Cân verme gam-ı aşka ki âfet-i cândır
Aşk âfet-i cân olduğu meşhûr-ı cihândır
Yahşi görünür sûreti mehveşlerin ammâ
Yahşi nazar ettikte serencâmı yamandır
Aşk içre azab olduğun andan bilirim kim
Her kimse ki âşıktır işi âh u figandır
Yâd etme kara gözlülerin merdüm-i çeşmin
Merdüm deyip aldanma ki içtikleri kandır
Ger derse Fuzûlî ki güzellerde vefâ var
Aldanma ki şâir sözü elbette yalandır
Fuzûlî
Günümüz Türkçesi:
Aşk derdine can atma (a zavallı Fuzûlî) ki canlar afetidir aşk
bilir herkes aşkın canlara afet olduğunu dünyada (bilmeyen yalnız sensin...)
Ay gibilerin sureti pek güzel görünür amma,
gerçeğine bakılırsa yaman bir maceradır, yaman!..
Aşkın içinin acıyla (azapla) dolu olduğunu şuradan anlıyorum ki,
her kimi âşık gördüm işi ah ü figân idi.
Getirme hiç hatrına kara gözlülerin gözbebeklerini!..
Bebek deyip aldanma ki içtikleri kandır.
Eğer derse ki Fuzûlî "Güzellerde vefa var"
Aldanma ki şair sözü elbette yalandır.
Hayatı:
Fuzûlî, 1482-1556 yılları arasında yaşamış, kelimenin tam anlamıyla "dertleri zevk edinmiş" bir aşk şairidir. Zira hayat hikâyesine baktığımız zaman acılar, yalnızlık ve çaresizlikler içinde geçtiğini görüyoruz...
Türkçe, Arapça ve Farsça dillerini ustalıkla kullanan şair eserlerini bu üç dilden aldığı güçle icra etmiştir.
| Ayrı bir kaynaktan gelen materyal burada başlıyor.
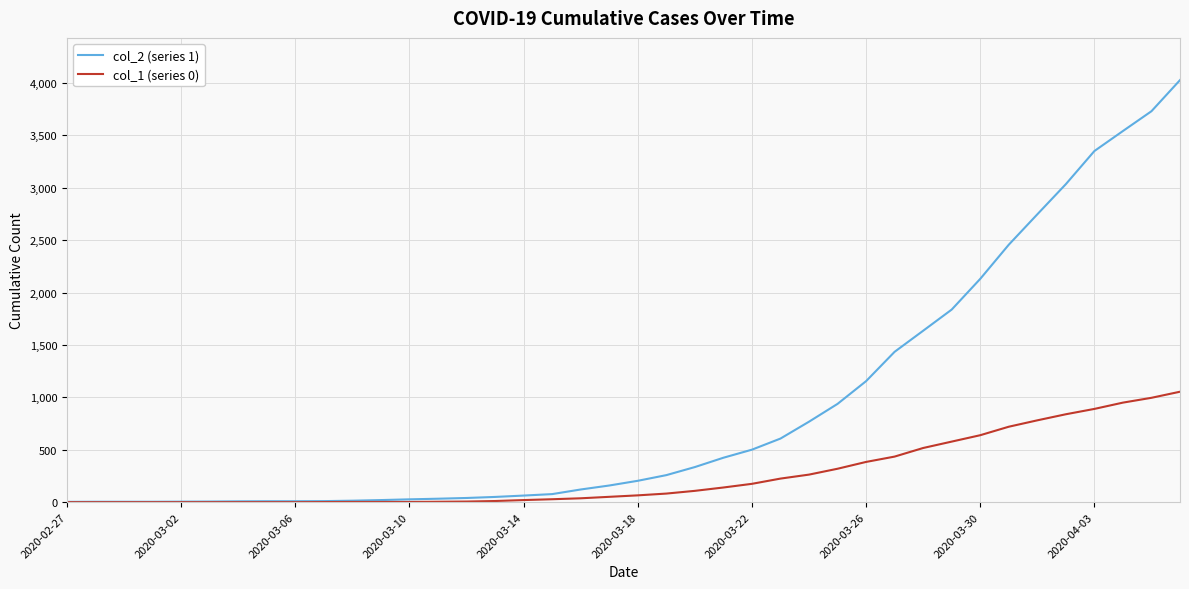

Which series has the widest spread of values?

col_2 (series 1)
Meşhur Leyla ile Mecnun mesnevisi onun kaleminden çıkmıştır.
Şair acı çekerek olgunlaşılacağına, yüceleceğine inanır ve hüznün kanatlarında özge bir zevk bulur. Gerek kulları arasında gerekse Allah ve kulu arasındaki aşkı en yalın, en temiz ve çarpıcı şekilde anlatan şair Fuzûlî'dir.
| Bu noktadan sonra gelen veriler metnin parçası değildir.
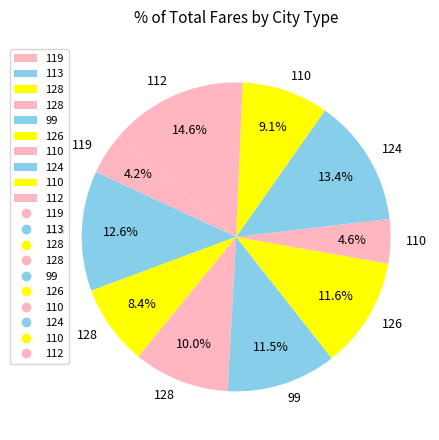

Which slice is the largest?

112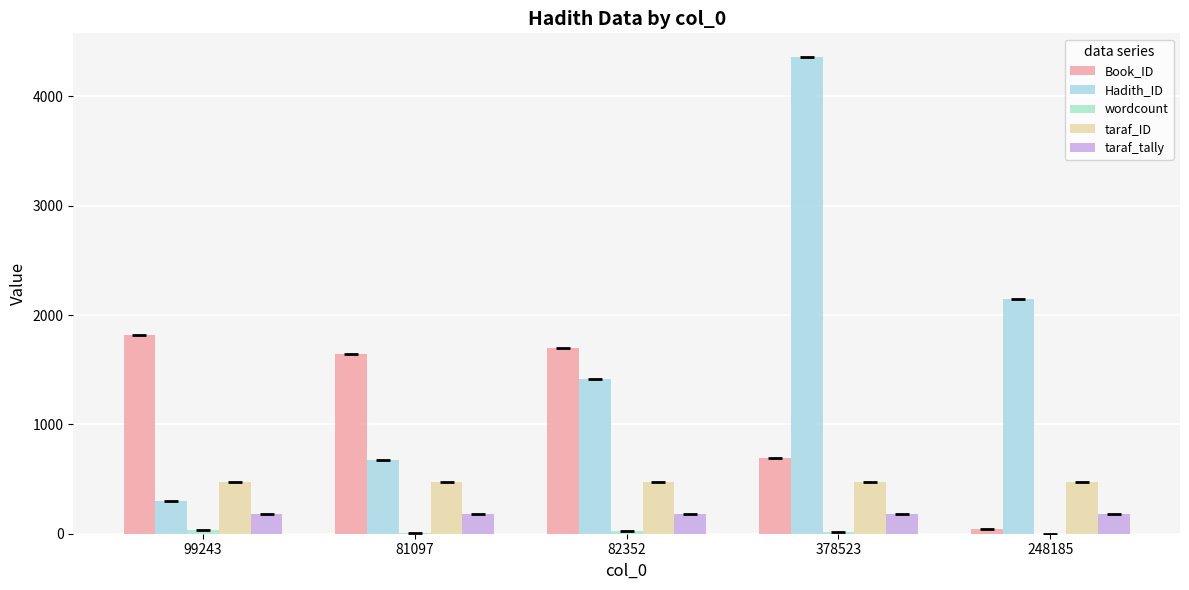

Rank the series at 81097 from highest to lowest value.

Book_ID, Hadith_ID, taraf_ID, taraf_tally, wordcount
Tarihte Puşkin, Dante, Shakespaere ne ise Türk edebiyatında da Fuzûlî odur.
Aşkın tensel bir ilişki olarak algılandığı, ilişkilerin kadın erkek eşitliği adı altında sen-ben çekişmesine dönüştüğü, insan ilişkilerinin çıkara dayandığı günümüzde gençlere; yitirilen değerleri geri kazanmak adına kültürel değerlerimizi bilmeleri ve okumalarını öneriyorum... Eğer vakit bulabilirseniz örneğin; burada da alıntı yaptığım İskender Pala - Şahane Gazeller ve Kitab-ı Aşk kitaplarını okuyabilirsiniz.